I went out, and slept with my sunglasses on
On a scale of "impaired judgement" to "Mel Gibson," how drunk are you?
Toaster
then he said "your boobs looked so much bigger on girls gone wild"
I forgot about that,good spring break.
Sorry I had passed out by this time I think, with the chicken fingers ON my face in my bed, with all the lights on, and ketchup all over.
Restaurants Roasting People Who Gave Them Negative Yelp Reviews (25 Pics)
You were telling me to give my phone mouth to mouth so it wouldn't die.. Should i be worried for you?
the paramedic just looked at me like "you again?"
he has a puerto rico area code and says his name is johnny cash. extremely suspect
The last good decent convo we has was when I was trying to convince you to let me watch you pee.
Do you know how disconcerting it is to hear the sound a dog makes while it drinks water and find out that it's someone eating you out?

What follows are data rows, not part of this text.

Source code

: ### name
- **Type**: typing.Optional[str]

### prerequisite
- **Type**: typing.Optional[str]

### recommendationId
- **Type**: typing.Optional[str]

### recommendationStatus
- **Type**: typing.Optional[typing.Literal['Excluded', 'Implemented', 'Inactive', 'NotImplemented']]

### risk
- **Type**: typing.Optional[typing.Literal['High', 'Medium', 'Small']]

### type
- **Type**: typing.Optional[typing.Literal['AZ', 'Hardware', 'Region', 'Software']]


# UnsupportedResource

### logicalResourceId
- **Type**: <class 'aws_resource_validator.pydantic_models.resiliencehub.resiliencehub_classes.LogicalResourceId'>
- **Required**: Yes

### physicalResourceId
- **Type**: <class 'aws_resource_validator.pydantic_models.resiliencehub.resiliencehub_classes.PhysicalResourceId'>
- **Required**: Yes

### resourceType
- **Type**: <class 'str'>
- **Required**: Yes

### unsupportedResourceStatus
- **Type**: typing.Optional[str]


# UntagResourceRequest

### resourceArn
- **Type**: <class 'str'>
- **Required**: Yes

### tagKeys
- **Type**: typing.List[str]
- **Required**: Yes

Woman Posts Harassing DMs From Creep Online, Now He’s Upset Because People Told His Mom
I am a 5'4" ball of sexual frustration and vodka. It is that kind of night.
I don't remember coming in last night, but apparently I ate a piece of pizza because when I woke up I had pizza crust stuck to the back of my thighs.
You should help rebuild my confidence with your dick. Altruism: Pass it on.
He held my hand in public and I nearly came. Like he needs to be inside of me yesterday.
I fucked her on her ex's Yankee sheets while she was wearing an Ortiz jersey...of course she gets to meet my mother
It was kind of like hidden Mickey ears, but with dicks.